Pictures aside, repeat all the entries below exactly as they appear.

--- Input for this task Enclosed Below ---

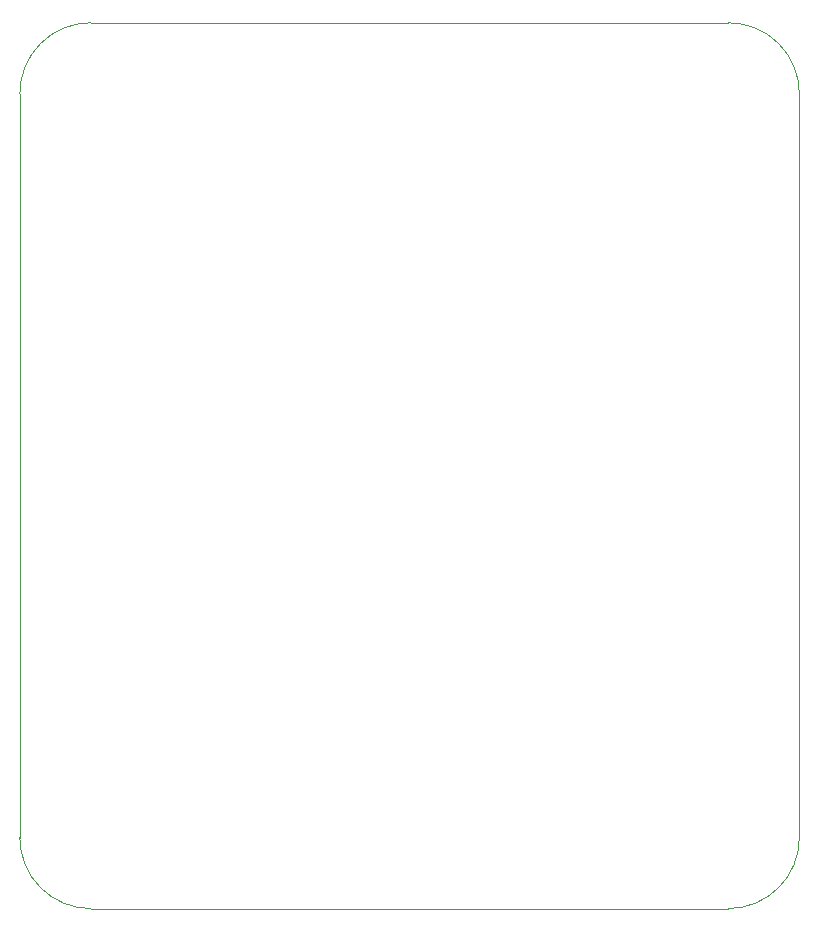
<source format=gm1>
G04 #@! TF.GenerationSoftware,KiCad,Pcbnew,(6.0.2)*
G04 #@! TF.CreationDate,2022-07-28T14:34:32+02:00*
G04 #@! TF.ProjectId,progetto_motor_controller,70726f67-6574-4746-9f5f-6d6f746f725f,rev?*
G04 #@! TF.SameCoordinates,Original*
G04 #@! TF.FileFunction,Profile,NP*
%FSLAX46Y46*%
G04 Gerber Fmt 4.6, Leading zero omitted, Abs format (unit mm)*
G04 Created by KiCad (PCBNEW (6.0.2)) date 2022-07-28 14:34:32*
%MOMM*%
%LPD*%
G01*
G04 APERTURE LIST*
G04 #@! TA.AperFunction,Profile*
%ADD10C,0.050000*%
G04 #@! TD*
G04 APERTURE END LIST*
D10*
X83000000Y-146000000D02*
G75*
G03*
X89000000Y-152000000I5999999J-1D01*
G01*
X89000000Y-77000000D02*
X143000000Y-77000000D01*
X143000000Y-152000000D02*
G75*
G03*
X149000000Y-146000000I1J5999999D01*
G01*
X149000000Y-146000000D02*
X149000000Y-83000000D01*
X89000000Y-77000000D02*
G75*
G03*
X83000000Y-83000000I-1J-5999999D01*
G01*
X83000000Y-146000000D02*
X83000000Y-83000000D01*
X149000000Y-83000000D02*
G75*
G03*
X143000000Y-77000000I-5999999J1D01*
G01*
X89000000Y-152000000D02*
X143000000Y-152000000D01*
M02*

</source>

--- End of Enclosed Input for this task ---

◆ **Solved problem**
<source format=gm1>
G04 #@! TF.GenerationSoftware,KiCad,Pcbnew,(6.0.2)*
G04 #@! TF.CreationDate,2022-07-28T14:34:32+02:00*
G04 #@! TF.ProjectId,progetto_motor_controller,70726f67-6574-4746-9f5f-6d6f746f725f,rev?*
G04 #@! TF.SameCoordinates,Original*
G04 #@! TF.FileFunction,Profile,NP*
%FSLAX46Y46*%
G04 Gerber Fmt 4.6, Leading zero omitted, Abs format (unit mm)*
G04 Created by KiCad (PCBNEW (6.0.2)) date 2022-07-28 14:34:32*
%MOMM*%
%LPD*%
G01*
G04 APERTURE LIST*
G04 #@! TA.AperFunction,Profile*
%ADD10C,0.050000*%
G04 #@! TD*
G04 APERTURE END LIST*
D10*
X83000000Y-146000000D02*
G75*
G03*
X89000000Y-152000000I5999999J-1D01*
G01*
X89000000Y-77000000D02*
X143000000Y-77000000D01*
X143000000Y-152000000D02*
G75*
G03*
X149000000Y-146000000I1J5999999D01*
G01*
X149000000Y-146000000D02*
X149000000Y-83000000D01*
X89000000Y-77000000D02*
G75*
G03*
X83000000Y-83000000I-1J-5999999D01*
G01*
X83000000Y-146000000D02*
X83000000Y-83000000D01*
X149000000Y-83000000D02*
G75*
G03*
X143000000Y-77000000I-5999999J1D01*
G01*
X89000000Y-152000000D02*
X143000000Y-152000000D01*
M02*

</source>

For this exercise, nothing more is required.